Argh Sugoi. Cool name, means frakkin awesome in Japanese, but bad support for bad products. I lived next door to them in kitsilano and brought in a jersey with bad threading and they would not fix it, said I would have to send it in through my dealer?? but I live down the road, no send it in, and the guy is talking to me and a bunch of the seamstresses are just looking at me with agonized sympathy like 'yeah we hear yeah buddy'!! Sugoi is the only thing you can buy in Vancouver and it all falls apart, shorts, jerseys. I chanced into finding a Kappa and will never go back to sugoi. Kappa is tight, light, looks brilliant, and DOES NOT fall apart!!! And this is not a random anomoly. Over 6 jersies, 4 shorts, all ruined seams within a season or two, but kappa is great and on account of crap sugoi my izume shorts have 3 years of near full time action and stitches still going strong, and the chamois comfort and fit of izumi and my new specialized just own sugoi. Ayhoo if their quality and services improve hit me back at [email protected] thanks Kristaps


----------



## Anonymous634 (Jan 21, 2010)

Ah Sugoi. I want to like you, I really do. Except I had two pairs of tights and a jersey FALL APART on me. Awful quality for the money I shelled out. Luckily I bought the one pair of tights at REI and the other at Campmor and they have a year guarantee return policy.
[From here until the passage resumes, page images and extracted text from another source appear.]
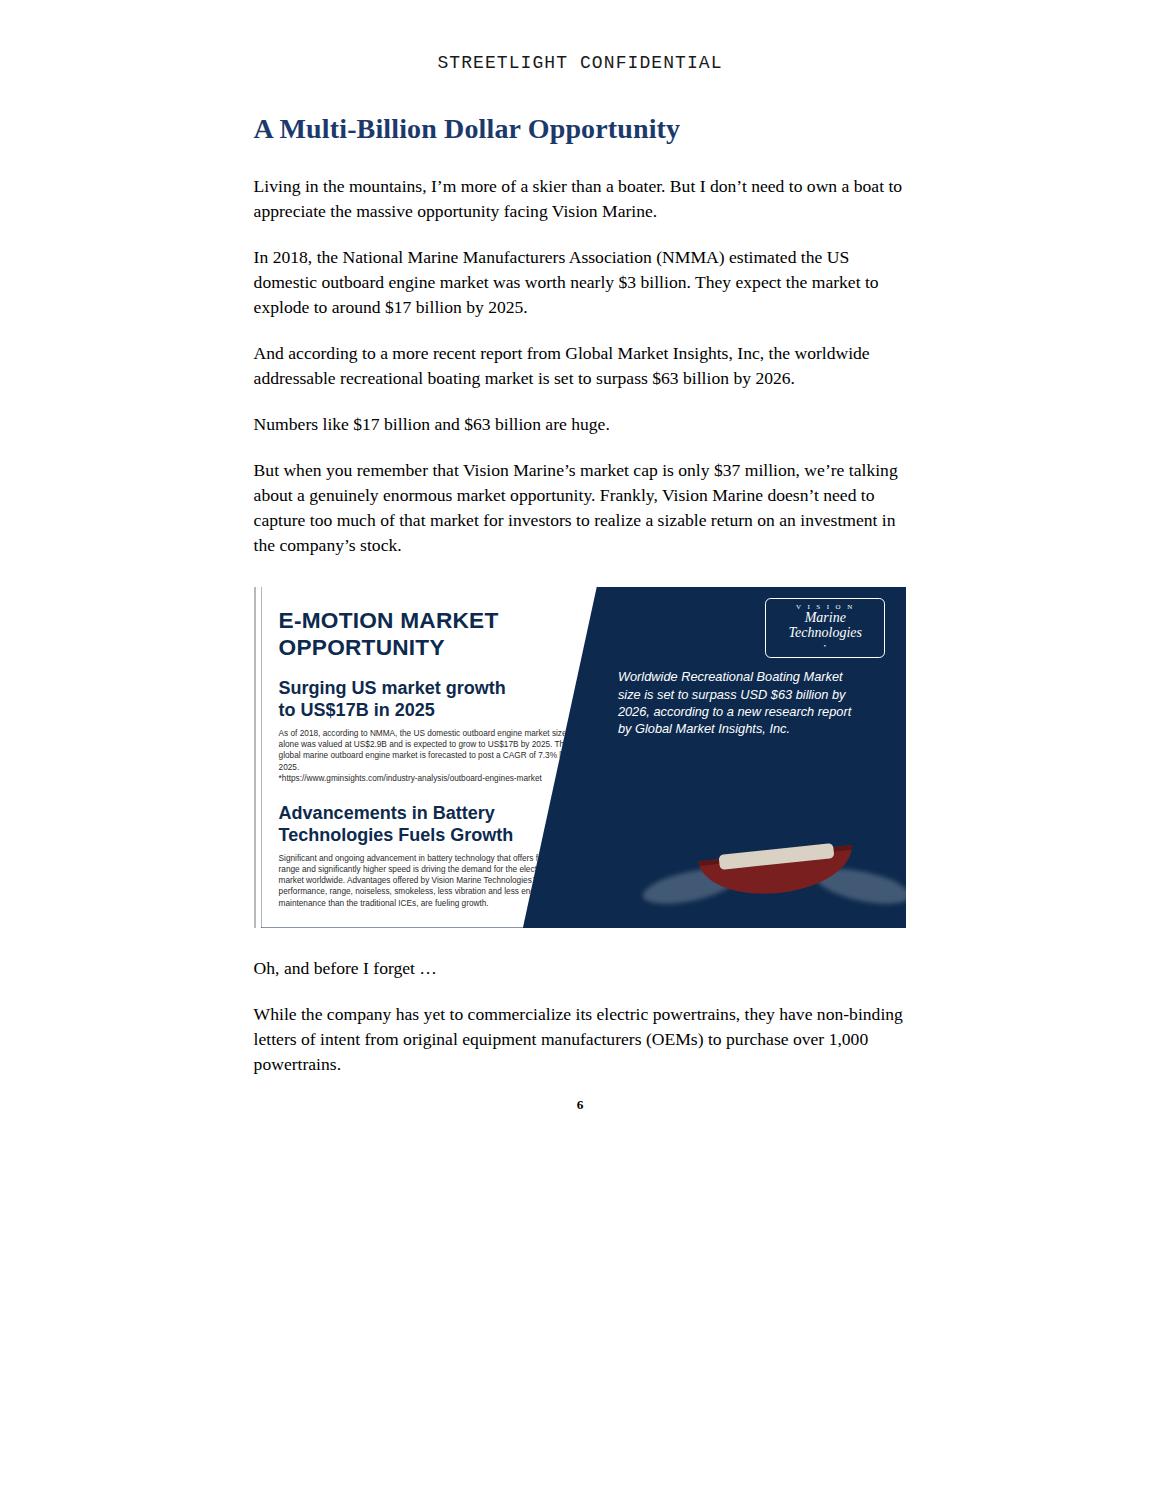STREETLIGHT CONFIDENTIAL
A Multi-Billion Dollar Opportunity
Living in the mountains, I’m more of a skier than a boater. But I don’t need to own a boat to appreciate the massive opportunity facing Vision Marine.
In 2018, the National Marine Manufacturers Association (NMMA) estimated the US domestic outboard engine market was worth nearly $3 billion. They expect the market to explode to around $17 billion by 2025.
And according to a more recent report from Global Market Insights, Inc, the worldwide addressable recreational boating market is set to surpass $63 billion by 2026.
Numbers like $17 billion and $63 billion are huge.
But when you remember that Vision Marine’s market cap is only $37 million, we’re talking about a genuinely enormous market opportunity. Frankly, Vision Marine doesn’t need to capture too much of that market for investors to realize a sizable return on an investment in the company’s stock.
E-MOTION MARKET OPPORTUNITY
Surging US market growth
to US$17B in 2025
As of 2018, according to NMMA, the US domestic outboard engine market size alone was valued at US$2.9B and is expected to grow to US$17B by 2025. The global marine outboard engine market is forecasted to post a CAGR of 7.3% by 2025.
*https://www.gminsights.com/industry-analysis/outboard-engines-market
Advancements in Battery
Technologies Fuels Growth
Significant and ongoing advancement in battery technology that offers far greater range and significantly higher speed is driving the demand for the electric boat market worldwide. Advantages offered by Vision Marine Technologies™, such as performance, range, noiseless, smokeless, less vibration and less engine maintenance than the traditional ICEs, are fueling growth.
Worldwide Recreational Boating Market size is set to surpass USD $63 billion by 2026, according to a new research report by Global Market Insights, Inc.
V I S I O N Marine Technologies •
Oh, and before I forget …
While the company has yet to commercialize its electric powertrains, they have non-binding letters of intent from original equipment manufacturers (OEMs) to purchase over 1,000 powertrains.
6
The jersey (Bradley Jersey, awesome fit and I like how it looks), that's another story. Bought it at this awesome bike shop in Austin called Mellow Johnnies. After a couple of days wearing it I notice the threading was coming out. Too bad I live in Boston or I would've taken it back to MJs. Anyway, I emailed Sugoi THREE TIMES with no response so I called them. Man Sugoi, y'all have AWFUL customer support. The guy was so rude! He wouldn't let me send it in for a replacement. He was insisting that I take it to a local shop that sells Sugoi. Why would I do that?! What shop is going to take something back that I didn't purchase from them! I was so angry after talking to this customer "support" guy. Eventually I got them to replace my jersey but I shouldn't have had to go to all that trouble when my 130 dollar jersey started falling apart weeks later.

I am now in the market for some wool jerseys but no WAY would I buy from Sugoi. Pitty too cause I really like the look of their Merino wool jersey but I can't trust the quality.

Oh and when my wife was at REI returning her Sugoi tights the cashier told her she had a ton of Sugoi returns that week. Go figure.


----------